Le texte laissera de nombreuses familles homoparentales dans un no man’s land juridique, notamment les couples ayant conçu un enfant par PMA mais qui se sont séparés…
Le projet de loi présenté devant le conseil des ministres est une première marche. Elle est indispensable si on veut aller plus loin. Le texte va vivre sa vie au sein du Parlement. Nous verrons ce qui adviendra.
La PMA est refusée aux couples d’homosexuelles dans la version actuelle du texte…
C’est une première étape. Vous connaissez mes positions. Aujourd’hui, je défends le projet de loi tel qu’il [a été] présenté mercredi.
Si elle ne figure pas dans le texte final, cela ne risque-t-il pas de conduire à un système hypocrite en apportant un cadre légal (via l’adoption) aux couples homosexuels ayant conçu ou qui vont concevoir des enfants via la PMA à l’étranger?
J’assume totalement qu’il puisse y avoir d’autres questions qui se posent, et qu’il faille, à un moment donné, y répondre. Je suis pragmatique: au moins 40.000 enfants sont élevés par des couples homosexuels. Il faut leur donner un cadre fourni par la loi, au lieu de les enfermer dans un non-dit. C’est dans l’intérêt de l’enfant.
A quoi vous attribuez les réticences envers le projet de loi?
Les Eglises sont beaucoup montées au créneau. Mais le mariage civil a été institué, et nous sommes dans un Etat laïc.

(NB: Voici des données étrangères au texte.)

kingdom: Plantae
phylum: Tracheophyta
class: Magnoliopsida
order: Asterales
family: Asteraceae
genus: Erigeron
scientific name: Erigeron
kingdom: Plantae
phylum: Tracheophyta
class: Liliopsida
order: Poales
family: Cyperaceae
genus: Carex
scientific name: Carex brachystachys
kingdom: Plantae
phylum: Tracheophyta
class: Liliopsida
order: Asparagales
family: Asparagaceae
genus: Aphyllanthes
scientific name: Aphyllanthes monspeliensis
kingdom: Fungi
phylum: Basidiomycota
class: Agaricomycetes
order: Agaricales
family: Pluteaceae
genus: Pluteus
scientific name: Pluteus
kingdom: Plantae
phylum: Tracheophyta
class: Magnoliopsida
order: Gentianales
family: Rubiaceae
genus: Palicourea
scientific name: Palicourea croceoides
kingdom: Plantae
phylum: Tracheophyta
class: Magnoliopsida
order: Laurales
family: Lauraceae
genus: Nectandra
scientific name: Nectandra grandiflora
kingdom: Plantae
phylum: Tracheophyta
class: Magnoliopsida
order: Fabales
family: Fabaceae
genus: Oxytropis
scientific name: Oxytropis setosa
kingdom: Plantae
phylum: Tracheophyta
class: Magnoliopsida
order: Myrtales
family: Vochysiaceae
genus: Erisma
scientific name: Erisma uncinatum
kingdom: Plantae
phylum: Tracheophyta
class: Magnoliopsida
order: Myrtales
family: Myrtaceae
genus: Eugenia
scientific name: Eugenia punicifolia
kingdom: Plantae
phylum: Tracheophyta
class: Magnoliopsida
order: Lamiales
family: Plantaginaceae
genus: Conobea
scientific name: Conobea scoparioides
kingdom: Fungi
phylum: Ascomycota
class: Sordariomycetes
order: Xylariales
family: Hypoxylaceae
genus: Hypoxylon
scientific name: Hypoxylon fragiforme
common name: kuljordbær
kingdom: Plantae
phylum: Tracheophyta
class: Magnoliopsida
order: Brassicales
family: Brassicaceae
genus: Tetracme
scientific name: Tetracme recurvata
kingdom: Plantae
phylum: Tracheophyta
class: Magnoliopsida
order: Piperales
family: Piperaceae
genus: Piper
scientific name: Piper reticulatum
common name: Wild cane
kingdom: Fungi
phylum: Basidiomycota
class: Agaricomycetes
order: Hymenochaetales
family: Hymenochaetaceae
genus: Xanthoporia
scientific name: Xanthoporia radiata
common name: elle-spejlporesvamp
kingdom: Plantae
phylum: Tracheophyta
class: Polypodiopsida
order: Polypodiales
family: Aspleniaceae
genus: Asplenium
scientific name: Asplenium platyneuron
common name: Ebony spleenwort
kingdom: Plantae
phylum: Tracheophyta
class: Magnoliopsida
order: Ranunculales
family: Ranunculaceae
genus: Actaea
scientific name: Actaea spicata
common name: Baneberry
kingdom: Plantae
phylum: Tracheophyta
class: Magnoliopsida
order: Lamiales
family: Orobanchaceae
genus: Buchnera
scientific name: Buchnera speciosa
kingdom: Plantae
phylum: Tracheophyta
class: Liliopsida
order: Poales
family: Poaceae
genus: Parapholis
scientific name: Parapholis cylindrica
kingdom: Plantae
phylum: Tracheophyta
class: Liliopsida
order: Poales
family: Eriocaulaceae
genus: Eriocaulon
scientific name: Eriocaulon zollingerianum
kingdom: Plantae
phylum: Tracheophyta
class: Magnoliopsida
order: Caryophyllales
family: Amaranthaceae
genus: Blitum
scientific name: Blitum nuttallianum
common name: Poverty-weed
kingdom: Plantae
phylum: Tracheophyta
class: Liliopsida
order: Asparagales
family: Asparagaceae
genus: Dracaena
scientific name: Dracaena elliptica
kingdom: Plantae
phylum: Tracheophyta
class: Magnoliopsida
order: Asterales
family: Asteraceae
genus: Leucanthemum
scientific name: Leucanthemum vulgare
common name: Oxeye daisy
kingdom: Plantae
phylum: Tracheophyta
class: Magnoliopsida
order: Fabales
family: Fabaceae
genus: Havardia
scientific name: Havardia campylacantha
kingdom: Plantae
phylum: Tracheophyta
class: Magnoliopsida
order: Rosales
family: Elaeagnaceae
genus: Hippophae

Quel sera le statut du «beau-parent» (ou du «tiers») qui élève l’enfant biologique de sa compagne/compagnon?
Pour l’heure, rien n’est prévu, que ce soit pour les familles homos comme hétéros. Cela peut poser problème au quotidien. Cela fait partie des questions qu’il faudra un jour régler.
La question du bien de l’enfant est au cœur des discussions. Les opposants affirment qu’il a «besoin d’un père et d’une mère»…
Au nom de quoi, sinon un présupposé, les enfants ne seraient pas aussi bien éduqués et aimés dans une famille homoparentale? Avoir un père et une mère n’est pas le gage d’une bonne éducation ni de l’amour parental. Il y a aussi un argument très méprisant envers les couples homosexuels, qui dit qu’il ne faut pas laisser croire aux enfants qu’ils seront nés de deux hommes ou deux femmes. Il n’a jamais été question de laisser penser ça.
Les Français semblent moins enthousiastes, selon un sondage paru samedi dernier: 58% sont favorables au mariage homosexuel et 50% à l’adoption (contre 63% et 56% en 2011). Assiste-t-on à un retournement?
Non. On n’entend que les opposants depuis un mois. Mais le débat va se rééquilibrer. La société est beaucoup plus mature qu’on le croit. L’homosexualité n’est ni de gauche ni de droite, ni de la ville, ni de la campagne, ni du nord ni du sud.